What is being asked: Everything in the data that follows should be given again verbatim, except the images.

Data segment:
▬▬▬

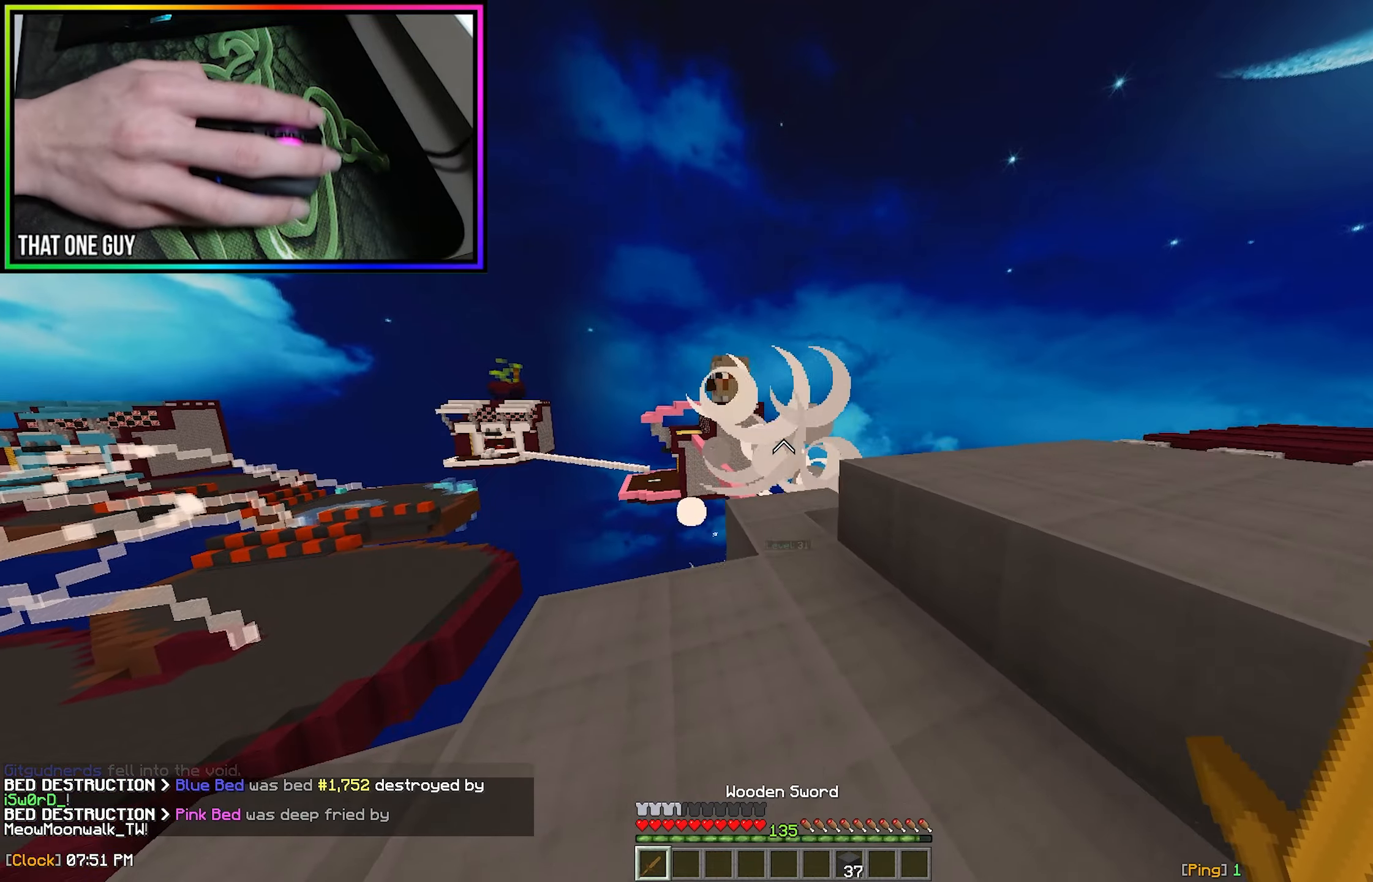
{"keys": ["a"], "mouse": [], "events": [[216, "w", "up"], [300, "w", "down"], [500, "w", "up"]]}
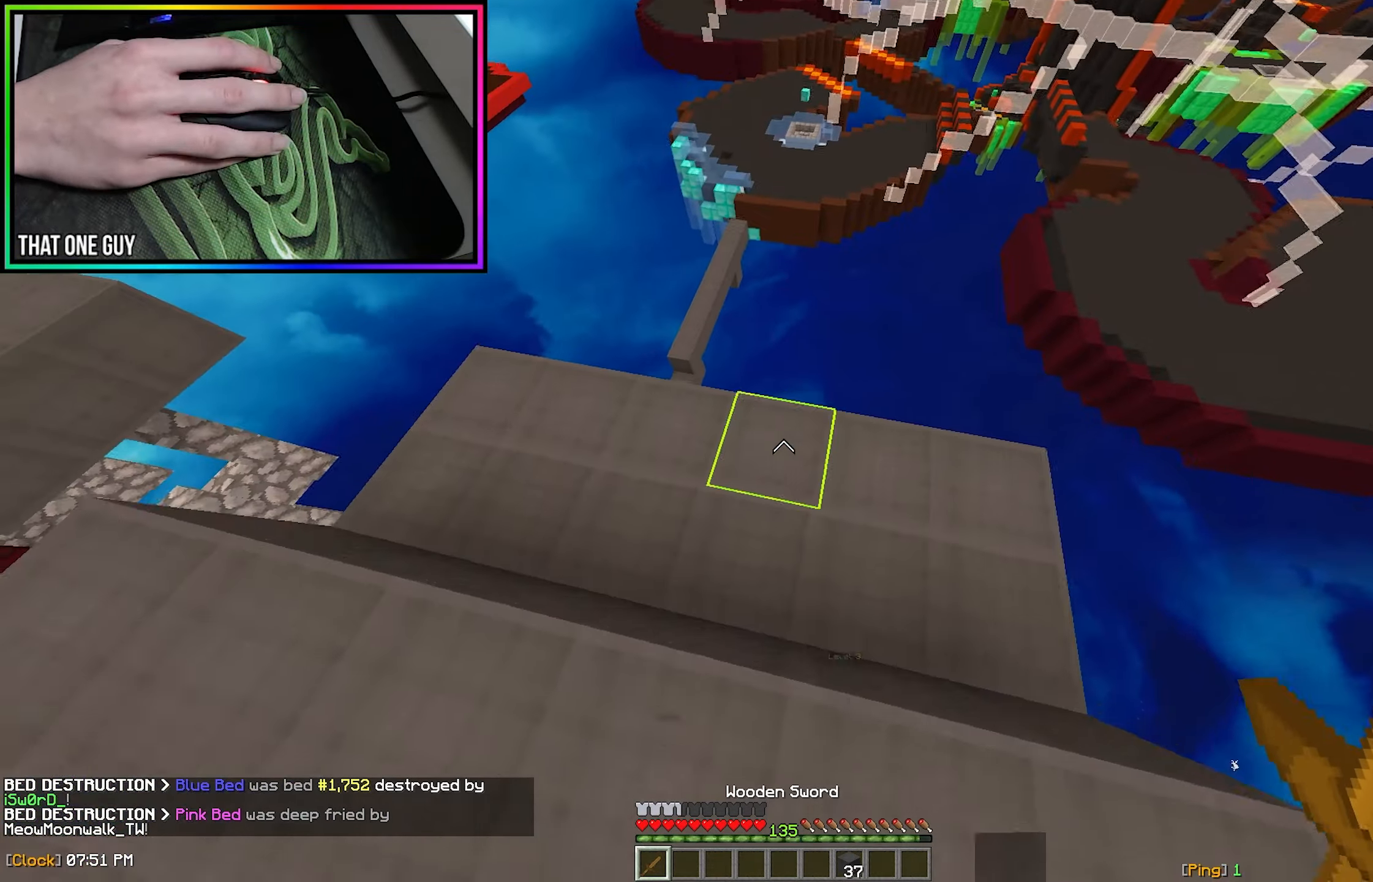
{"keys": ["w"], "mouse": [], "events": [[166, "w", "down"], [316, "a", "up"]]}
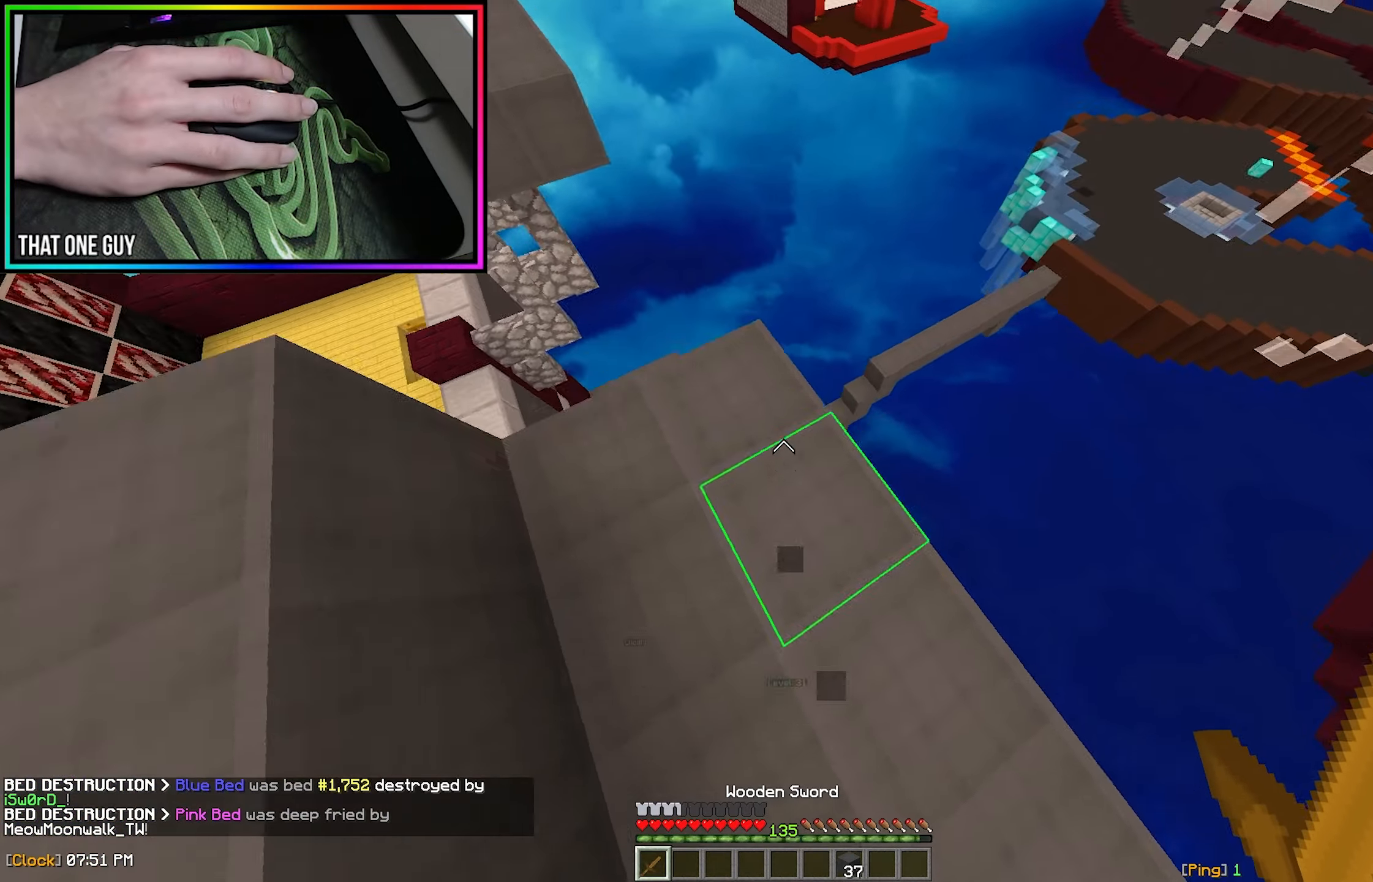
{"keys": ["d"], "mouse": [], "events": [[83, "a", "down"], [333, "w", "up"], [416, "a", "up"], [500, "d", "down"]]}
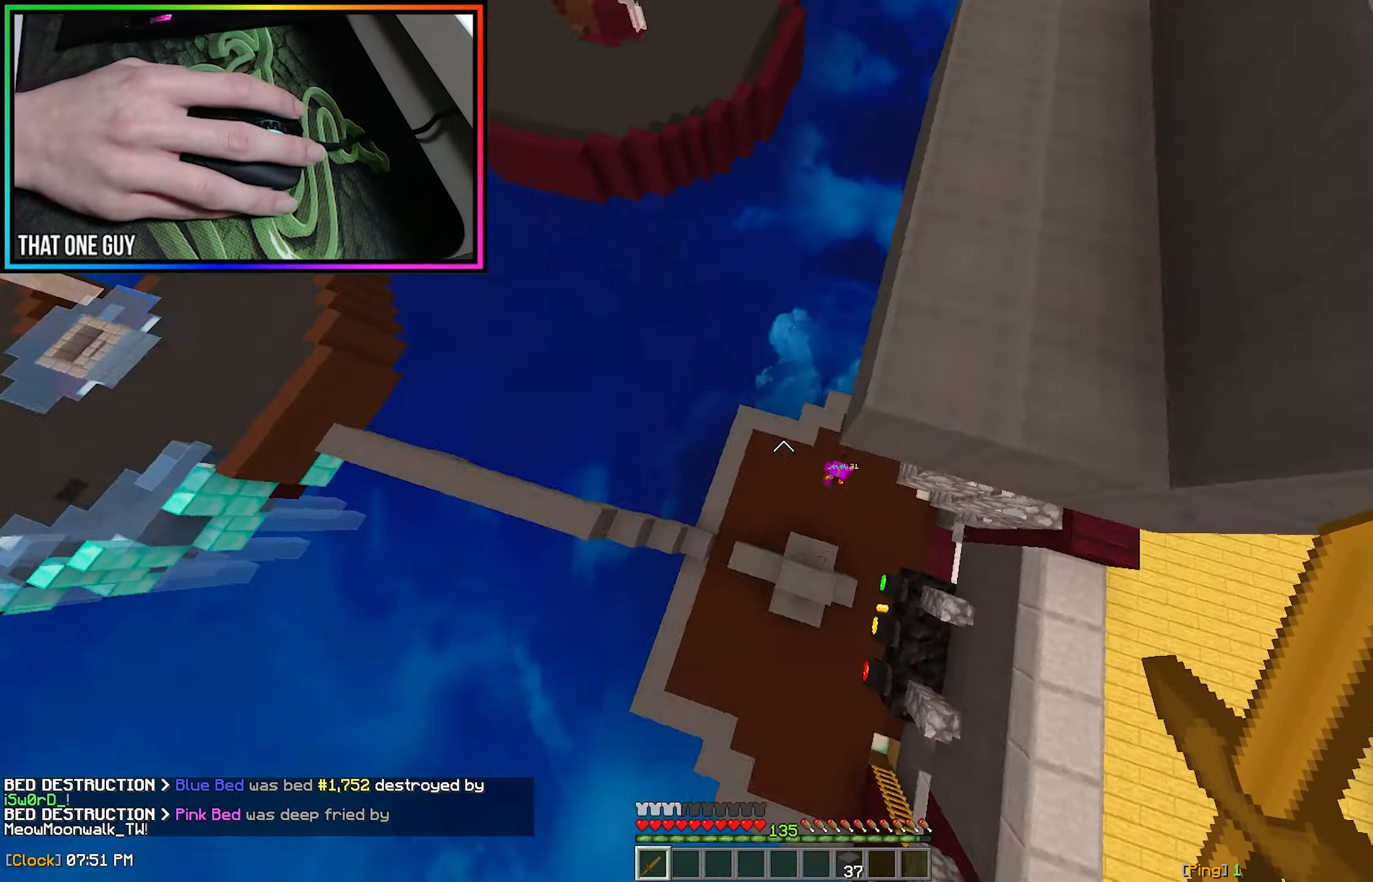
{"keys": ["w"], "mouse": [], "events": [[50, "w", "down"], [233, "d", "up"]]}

▬▬▬

Written answer:
{"keys": ["a"], "mouse": [], "events": [[216, "w", "up"], [300, "w", "down"], [500, "w", "up"]]}
{"keys": ["w"], "mouse": [], "events": [[166, "w", "down"], [316, "a", "up"]]}
{"keys": ["d"], "mouse": [], "events": [[83, "a", "down"], [333, "w", "up"], [416, "a", "up"], [500, "d", "down"]]}
{"keys": ["w"], "mouse": [], "events": [[50, "w", "down"], [233, "d", "up"]]}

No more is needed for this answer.